No, he didn't. Talking is not listening and there's a big difference between being bad at understanding emotional nuance because of cognitive limitations and the information that would be necessary for understanding emotional nuance never even reaching you brain.
Was Stephen Hawking able to talk (late in life)? No, he wasn't. He was able to write and his writing was read by a machine. Just like GPT4.
If I read a book to my daughter, does the author talk to her? No. He might be mute or dead. Writing and then having your text read by a different person or system is not talking.
But in the end, these are just words. It's a fact that GPT4 has no control over how what it writes is read, nor can it hear how what it has written is being read.
He wrote "unless your GPT conversator is able to produce significantly different outputs when listening the same words in a different tone, I think it would be fair to classify it as not really talking." So if that is true and I'm horribly at picking up tone and so it doesn't impact my "outputs", I'm not really talking.
It's probably better to taboo "talking" here.
In the broader sense of transmitting information via spoken words, of course that GPT4 hooked to a text-to-speech software can "talk". It can talk in the same way Stephen Hawking (RIP) could talk, by passing written text to a mindless automaton reader.
I used "talking" in the sense of being able to join a conversation and exchange information not through literal text only. I am not very good at picking up tone myself, but I suppose that even people on the autism spectrum would notice a difference between someone yelling at them and someone speaking soberly, even if the spoken words are the same. And that's definitely a skill that GPT-conversator should have if people want to use it as a personal therapist or the like (I am not saying that using GPT as a personal therapist would be a good idea anyway).
It is very unclear to me how difficult these problems are to solve. But I also haven’t seen realistic approaches to tackle them.
That sounds be me more like lack of interest in research than lack of attempts to solve the problems.
AutoGPT frameworks provide LLMs a way to have system II thinking. With 100k token as a context window, there's a lot that can be done as far as such agents go. It's work to create good training data but it's doable provided there the capital investment.
As far as multimodel models go, DeepMinds GATO does that. It's just not as performant as being a pure LLM
I know these approaches and they don't work. Maybe they will start working at some point, but to me very unclear when and why that should happen. All approaches that use recurrence based on token-output are fundamentally impoverished compared to real recurrence.
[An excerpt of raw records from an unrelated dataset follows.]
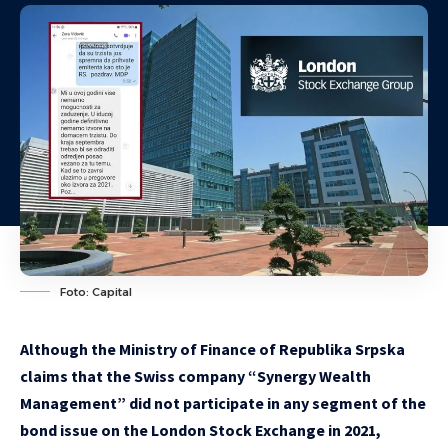
Foto: Capital
Although the Ministry of Finance of Republika Srpska
claims that the Swiss company “Synergy Wealth
Management” did not participate in any segment of the
bond issue on the London Stock Exchange in 2021,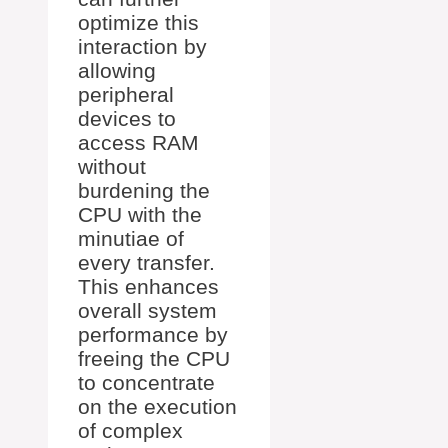
optimize this
interaction by
allowing
peripheral
devices to
access RAM
without
burdening the
CPU with the
minutiae of
every transfer.
This enhances
overall system
performance by
freeing the CPU
to concentrate
on the execution
of complex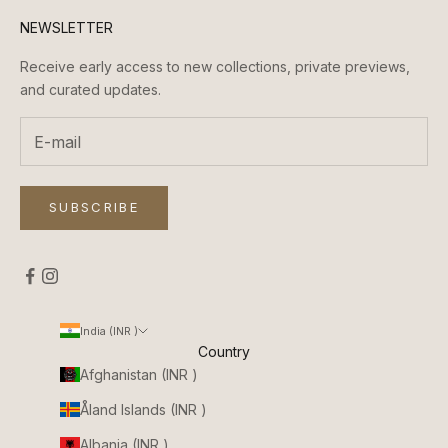
NEWSLETTER
Receive early access to new collections, private previews,
and curated updates.
SUBSCRIBE
India (INR ₹)
Country
Afghanistan (INR ₹)
Åland Islands (INR ₹)
Albania (INR ₹)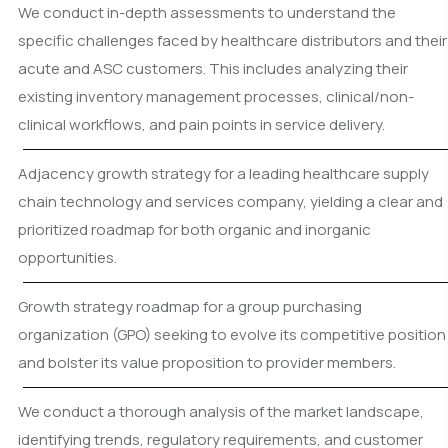
We conduct in-depth assessments to understand the
specific challenges faced by healthcare distributors and their
acute and ASC customers. This includes analyzing their
existing inventory management processes, clinical/non-
clinical workflows, and pain points in service delivery.
Adjacency growth strategy for a leading healthcare supply
chain technology and services company, yielding a clear and
prioritized roadmap for both organic and inorganic
opportunities.
Growth strategy roadmap for a group purchasing
organization (GPO) seeking to evolve its competitive position
and bolster its value proposition to provider members.
We conduct a thorough analysis of the market landscape,
identifying trends, regulatory requirements, and customer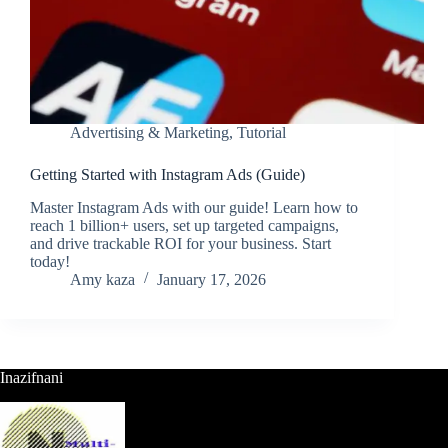
Advertising & Marketing
,
Tutorial
Getting Started with Instagram Ads (Guide)
Master Instagram Ads with our guide! Learn how to
reach 1 billion+ users, set up targeted campaigns,
and drive trackable ROI for your business. Start
today!
Amy kaza
January 17, 2026
Inazifnani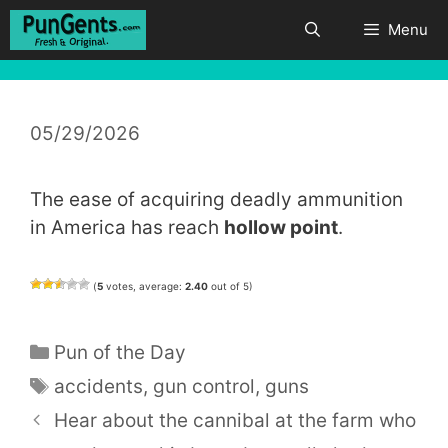
Skip
Menu
to
content
05/29/2026
The ease of acquiring deadly ammunition
in America has reach
hollow point
.
(
5
votes, average:
2.40
out of 5)
Categories
Pun of the Day
Tags
accidents
,
gun control
,
guns
Hear about the cannibal at the farm who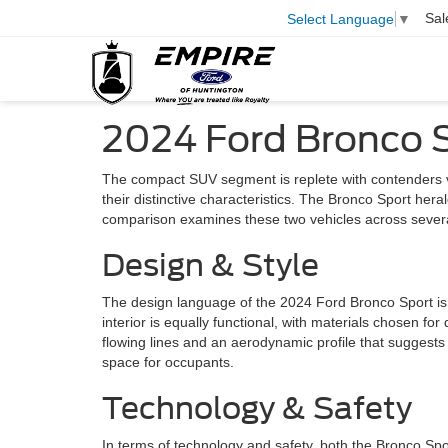
Sal
Select Language
▼
2024 Ford Bronco 
The compact SUV segment is replete with contenders v
their distinctive characteristics. The Bronco Sport her
comparison examines these two vehicles across several 
Design & Style
The design language of the 2024 Ford Bronco Sport is a 
interior is equally functional, with materials chosen for
flowing lines and an aerodynamic profile that suggests
space for occupants.
Technology & Safety
In terms of technology and safety, both the Bronco Sp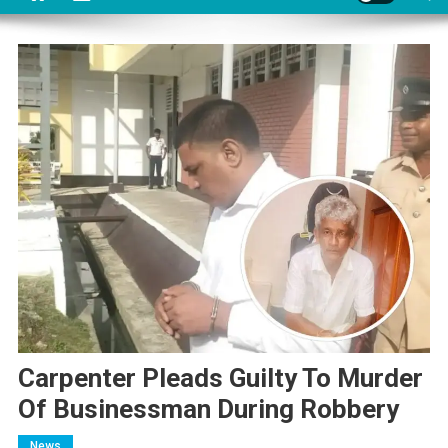
Carpenter Pleads Guilty To Murder
Of Businessman During Robbery
News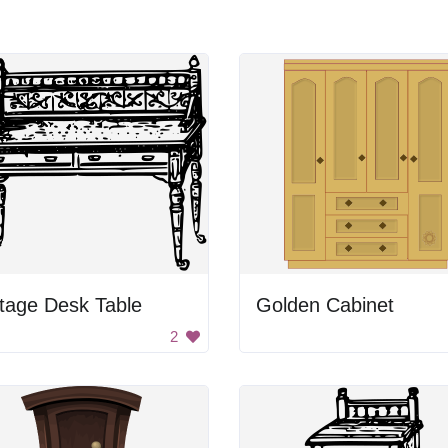
tage Desk Table
Golden Cabinet
2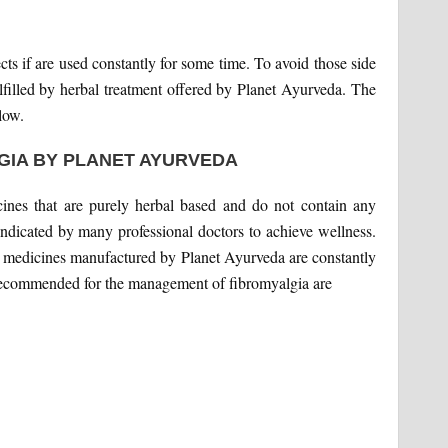
ts if are used constantly for some time. To avoid those side
ulfilled by herbal treatment offered by Planet Ayurveda. The
low.
GIA BY PLANET AYURVEDA
ines that are purely herbal based and do not contain any
dicated by many professional doctors to achieve wellness.
ic medicines manufactured by Planet Ayurveda are constantly
 recommended for the management of fibromyalgia are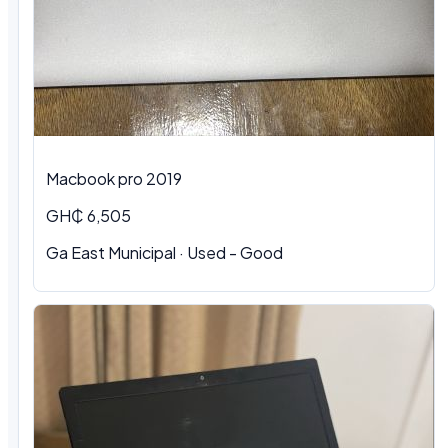
Macbook pro 2019
GH₵ 6,505
Ga East Municipal · Used - Good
Yes, maybe Gemini will be able to really hear and see.
Several of these seem trivially solvable (in term of limitation, not necessarily in terms of power). If GPT-4 is given access to itself as a tool, it can continue to "reason" across calls. It can probably also be plugged into continuous learning trivially (just keep updating weights when you detect something worth learning).
Things not present in the training data are beyond the model's learning capacity
We can't see in infrared or UV, but it seems like we're able to reason over them through the use of tools.
A lot of these don't seem like hard limitations.
If the entire representation of a complex task or problem is collapsed into a text, reading that text and trying to push further is not really "reasoning across calls". I expect that you can go further with that, but not much further. At least that's what it looks like currently.
I don't think you can learn to solve very specific complex problems with the kind of continuous learning that would be possibly to implement with current models. Some of the theorem-prover papers have continuous learning loops that basically try to do this but those still seem very inefficient and are applied to only highly formalised problems whose solutions can be automatically verified.
Yes, multi-modality is not a hard limitation.